I need to test different discrete probability distributions and it happens that I need triplets but it can probably be generalized to higher number of elements. I would like to cover the space quite evenly.
For example, for a step of 2, I would like something of the kind of :
[[0,0,1],[0,0.5,0.5],[0,1,0],[0.5,0,0.5],[0.5,0.5,0],[1,0,0]]
My current idea is to generate all the triplets possibles so basically for a step 10 : [0,0,0] then [1/10, 0,0] …
and reject the ones that do not add up to 1 but it is highly inefficient.
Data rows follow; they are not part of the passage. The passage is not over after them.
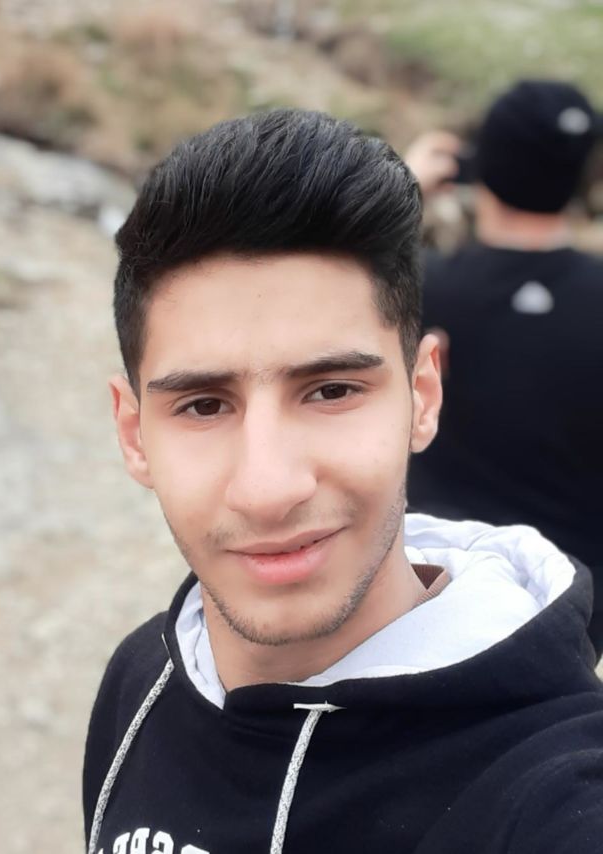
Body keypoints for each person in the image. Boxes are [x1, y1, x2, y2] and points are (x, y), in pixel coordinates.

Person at [83, 109, 603, 854]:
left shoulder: (551, 798)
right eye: (203, 405)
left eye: (331, 391)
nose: (268, 489)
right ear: (134, 434)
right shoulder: (141, 679)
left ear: (422, 396)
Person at [406, 80, 603, 654]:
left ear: (480, 167)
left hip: (432, 592)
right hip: (573, 610)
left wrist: (403, 193)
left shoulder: (419, 291)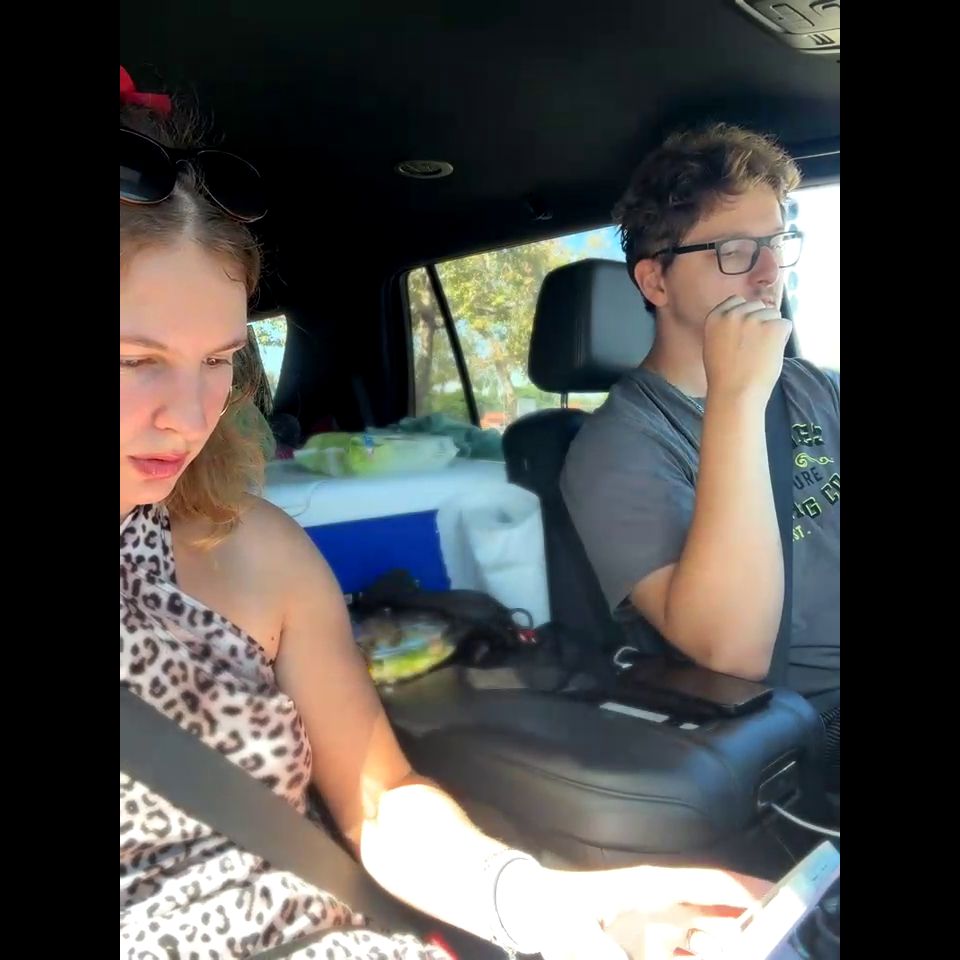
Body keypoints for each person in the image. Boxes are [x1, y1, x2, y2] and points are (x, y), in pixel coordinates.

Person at [119, 70, 768, 960]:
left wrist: (567, 912)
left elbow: (382, 804)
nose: (191, 417)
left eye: (220, 361)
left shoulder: (255, 549)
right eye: (136, 361)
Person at [560, 124, 840, 782]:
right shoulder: (618, 446)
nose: (770, 274)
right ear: (655, 281)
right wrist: (736, 397)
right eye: (736, 251)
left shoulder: (816, 387)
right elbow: (731, 653)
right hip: (809, 732)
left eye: (776, 244)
Is there a better way to do so ?
I thought maybe some meshing technique or take a 1/n vector and then proceed to make sum of elements until they are 3 left.
>Solution :
You don’t need to generate all triplets and then filter. Just generate 2 numbers, and subtract from 1.0 to get the third.
To expand on this idea:
import numpy as np
def get_triplets(n):
a = np.linspace(0, 1, n + 1)
a, b = np.meshgrid(a, a)
c = 1 - a - b
flattened = np.swapaxes(np.array([a, b, c]), 0, 2)
# Check that each value of c is greater than zero
flattened = flattened[flattened[:, :, 2] >= 0]
return flattened
get_triplets(2)